The story is so perfect- the Prince cursed because of his cruelty, wastes away in his ruin of a castle, while the Beauty, Belle, chooses to save her father’s life by sacrificing her own freedom, becoming the Prince’s prisoner. And of course he is horrible to her (though really he is just misunderstood) but she doesn’t stand for it, a fierce heroine who stands up for herself. In time, they both realise their faults and find love in each other but not before the dramatic fight-scene with the rival man on the roof of the castle (in the middle of a dark storm, beautifully animated).

The story teaches us that cruelty rewards no one and kindness is a virtue that must be nurtured or it will whither. In fact Disney has always taught us valuable lessons through fantastical stories. We grow up and leave it behind one day of course (there’s no point in talking to me about The Princess and the Frog, or whatever else comes along thereafter), but we all have our Disney stories. And they create a little child within us that never really disappears.

A spark of fairy dust in our hearts, it’s why we write and draw and play, even if we grow up. Disney always brings a smile to my face. This shop was like being transported inside my own imagination for just a while. It was pure magic!

Ridley: It’s true, Disney is a master at invoking those warm fuzzy feelings, while always having imparted (unknowingly to our small minds) a valuable lesson at the same time.

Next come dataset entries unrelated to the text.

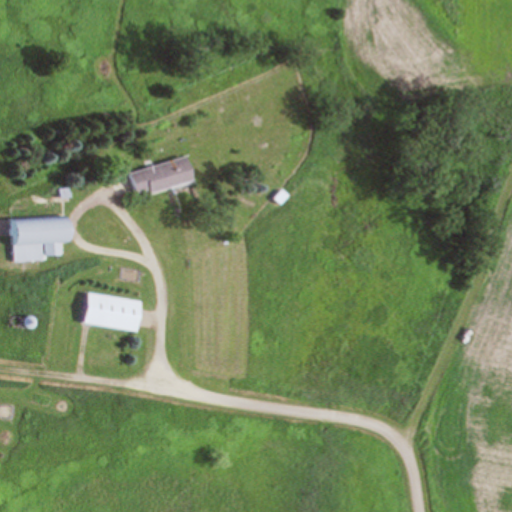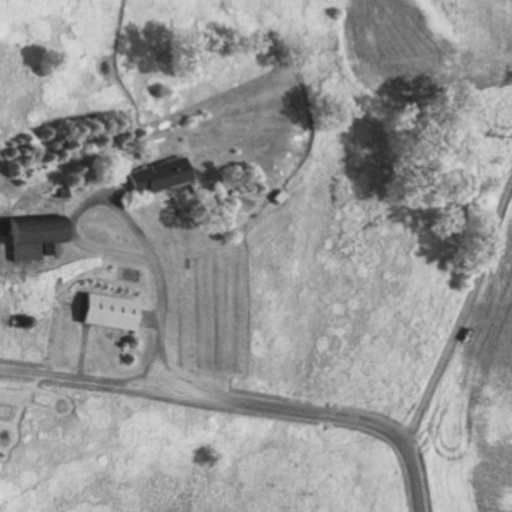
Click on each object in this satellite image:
building: (153, 175)
road: (135, 211)
building: (29, 237)
crop: (453, 256)
building: (106, 311)
road: (320, 411)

My favourite Disney movie of all time is Mulan. A beautifully crafted tale set in China, where the Huns have begun to threaten the Chinese empire and the Emperor has begun to amass a defending army in retaliation. It’s a story filled with love, loyalty, friendship, forgiveness and courage. It also showed us young girls that it didn’t matter who or what you were, if you worked hard enough and believed you could succeed, then you would, even with severe obstacles hindering you.

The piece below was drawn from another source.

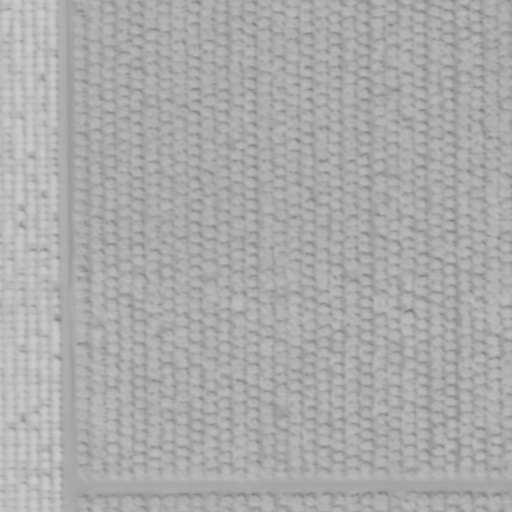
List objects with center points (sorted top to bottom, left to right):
crop: (256, 256)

 Again as with Beauty and the Beast, our heroine enters her current predicament because she wishes to protect her elderly father, Fa Zhou, from conscription into the army. Despite the threat of execution if she is discovered, she masquerades as a man and goes in his place. We follow her attempts at becoming a soldier, beginning as a truly abysmal recruit then progressing to a skilled and competent team member. During this she also gains respect and friendship from her fellow conscriptees and of course, Captain Li…

Even looking back at clips of it, the illustrations are absolutely beautiful, not to mention the music. To this day I still know the words of ‘I’ll Make a Man Out of You’ (mainly because it’s on my ipod!)

This story still stands strong, even up against all the impressive 3D animation and special effects. We become truly immersed in her tale, we celebrate and commiserate as she does and of course, we clasp our hands together as we wait to see how her relationship with Captain Li develops.

As with all of the best Disney films, Mulan brings us on a rollercoaster of emotional highs and lows, until it culminates into a dramatic ending where our heroine shows what she’s capable of against the Hun leader with the backing of her soldier friends, who have accepted her for who she is despite her previous deception.

When you enter the Disney shop, these are the wonderful happy memories that you instantly recall. All the fantastic relationships, the rollercoaster tales, the warm fuzzy feelings and without a doubt, the beautiful soldiers, princes and beasts, you remember everything. So Latimer and I couldn’t help wander the store with smiles on our faces, exclaiming over well loved characters (and the price tags on them!). 

Disney deals in dreams, possibly unattainable ones, but they’ve also taught us to strive hard for them no matter how difficult. For us, this really is why we write, to re-create these types of relationships, build these magical worlds and hopefully help to continue the dream for others.

While in the fantastic Harry Potter books, Albus Dumbledore said, “It does not do to dwell on dreams and forget to live.” I personally believe our dreams make the living part all the sweeter. I think Disney might just have thought this too.